* [The problem]:
Word for word, reproduce the listing that follows, excluding any pictures it contains.

BEGIN Given data

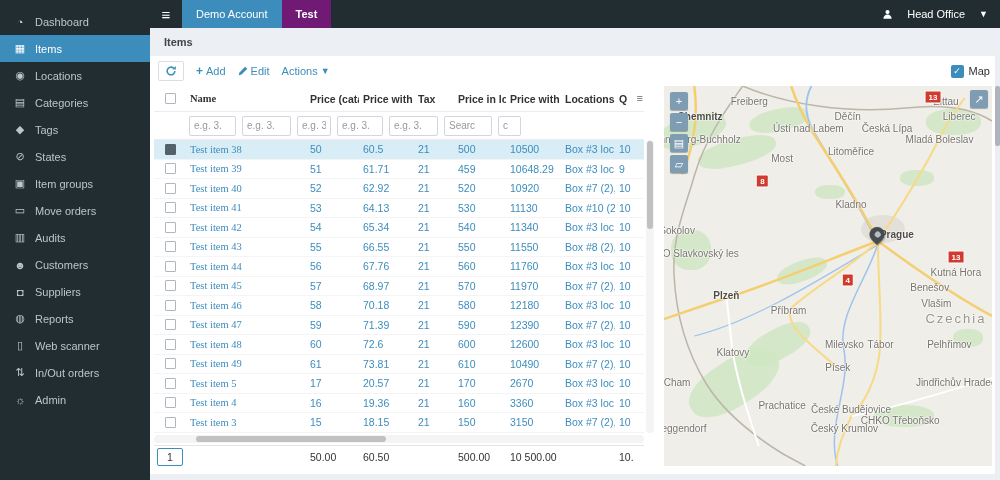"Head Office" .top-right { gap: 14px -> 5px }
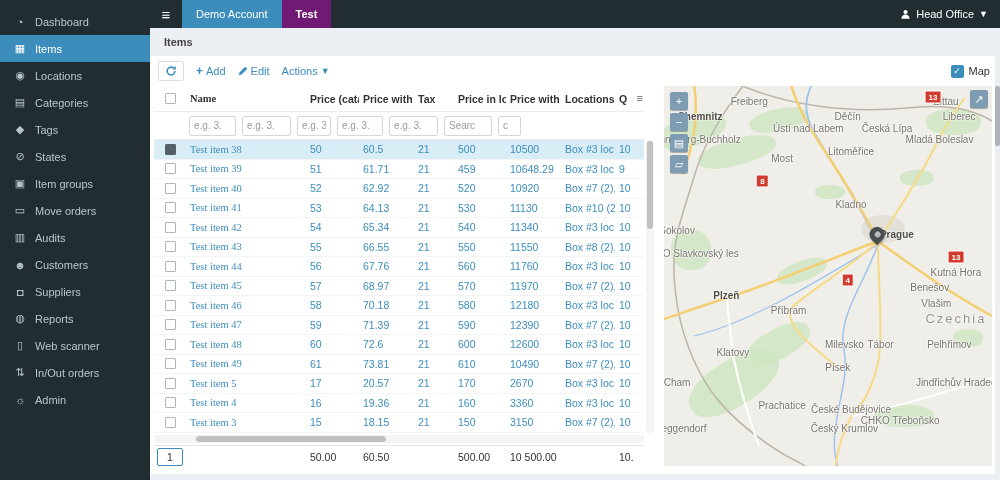"Name" .c-name { font-family: Liberation Serif, serif -> none }
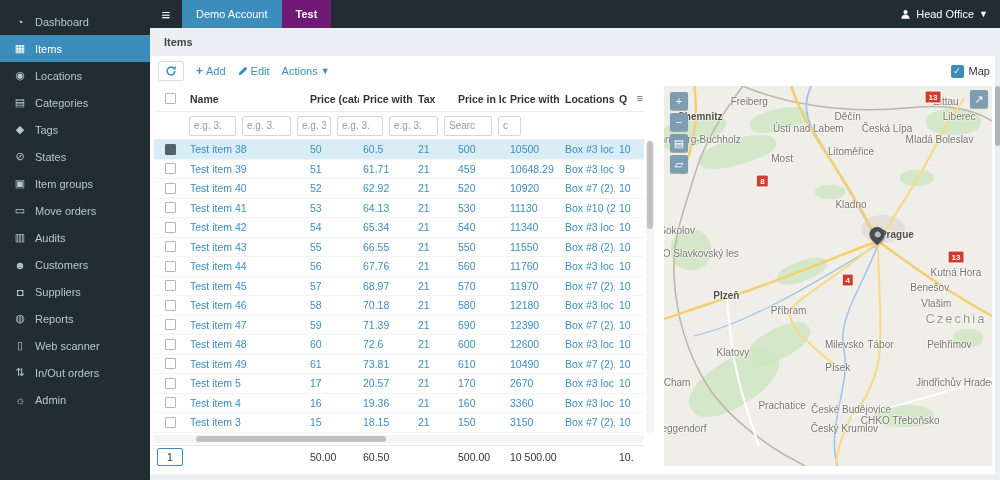"2670" div.cell { text: 2670 -> 3570 }
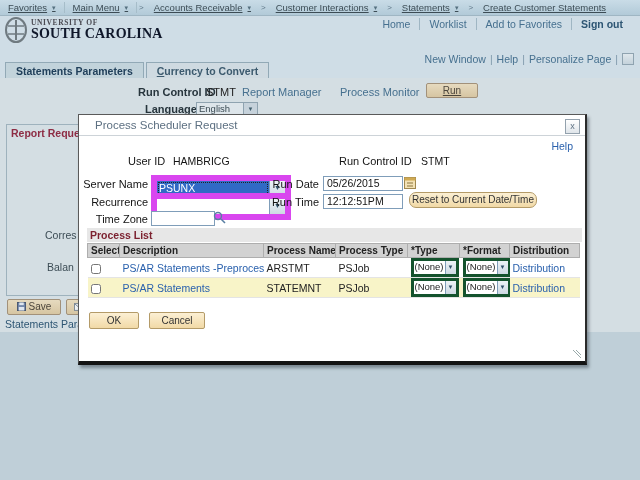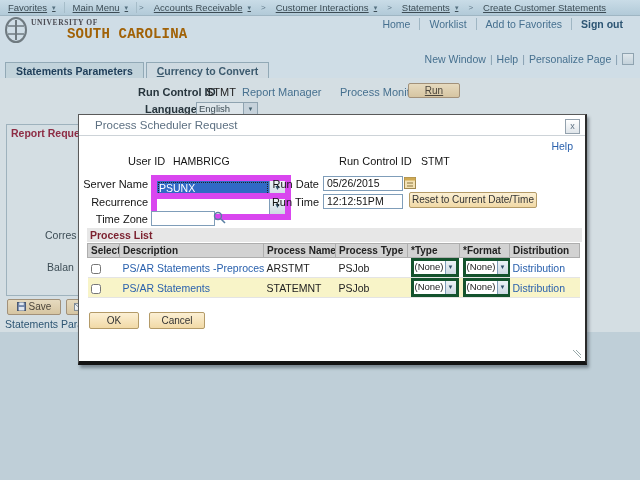"SOUTH CAROLINA" .logo-text .l2 { color: #a16207 -> #0f172a; font-family: Liberation Mono, monospace -> Liberation Serif, serif; margin-left: 36px -> none }
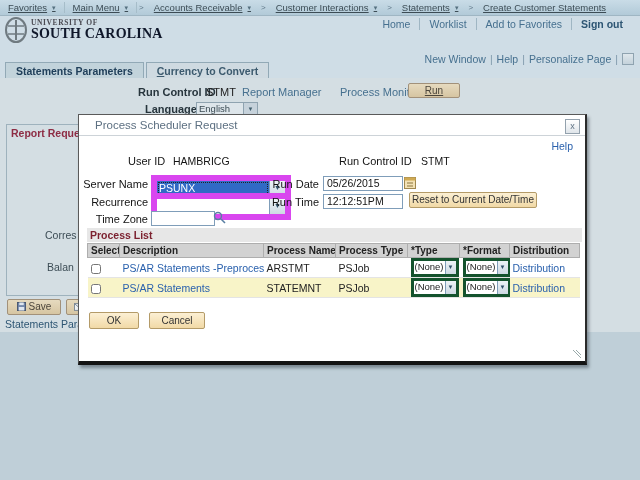"Run" span.abs { left: 408px -> 426px }
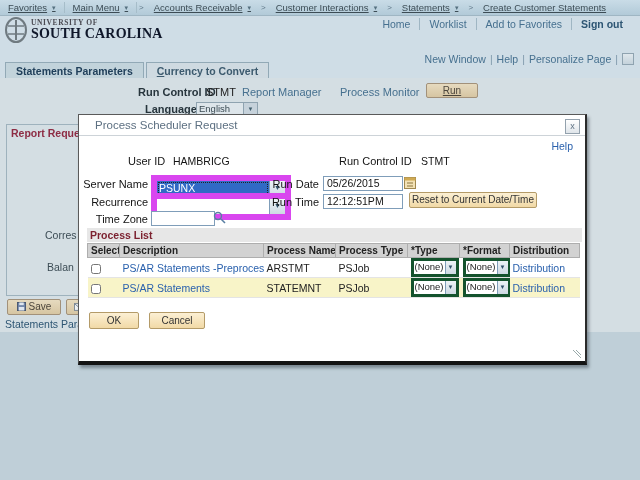"Reset to Current Date/Time" span.abs { border-radius: none -> 7px }
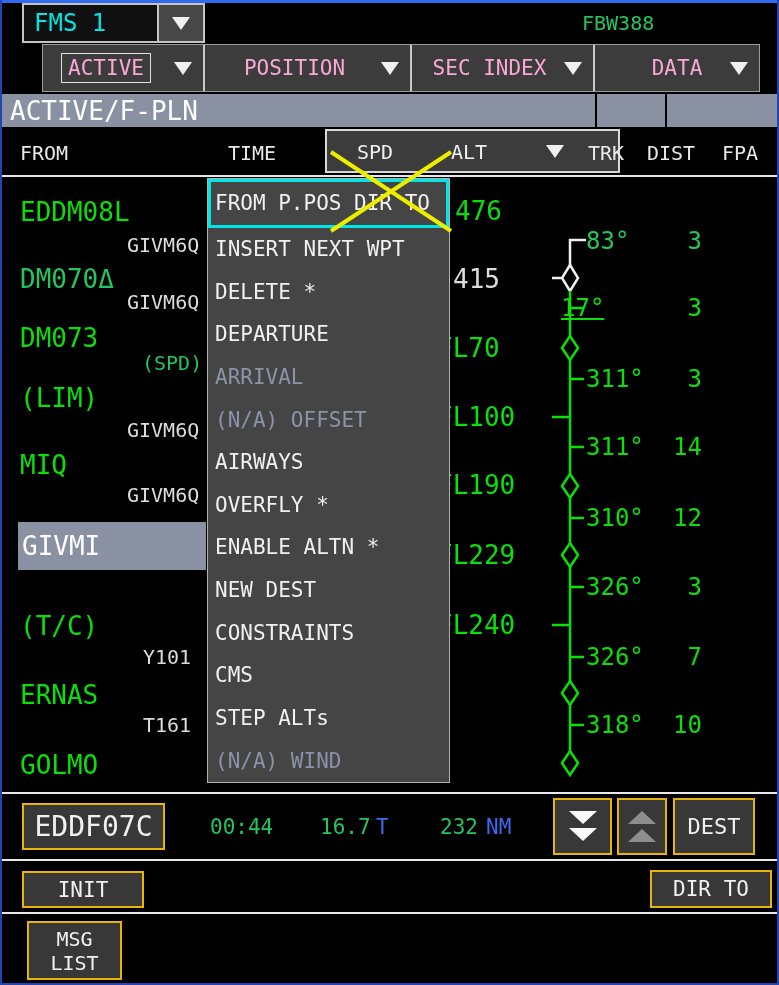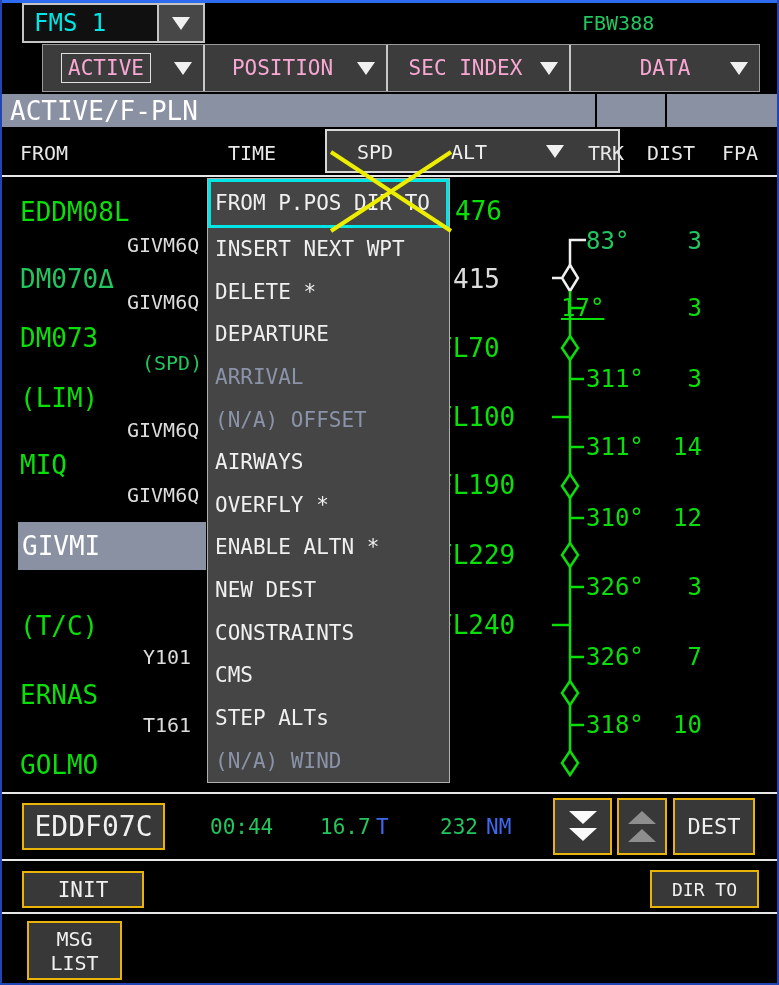"POSITION" div.tab { width: 181px -> 205px }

END Given data

* [Written reply]:
"Head Office" .top-right { gap: 14px -> 5px }
"Name" .c-name { font-family: Liberation Serif, serif -> none }
"2670" div.cell { text: 2670 -> 3570 }
"SOUTH CAROLINA" .logo-text .l2 { color: #a16207 -> #0f172a; font-family: Liberation Mono, monospace -> Liberation Serif, serif; margin-left: 36px -> none }
"Run" span.abs { left: 408px -> 426px }
"Reset to Current Date/Time" span.abs { border-radius: none -> 7px }
"POSITION" div.tab { width: 181px -> 205px }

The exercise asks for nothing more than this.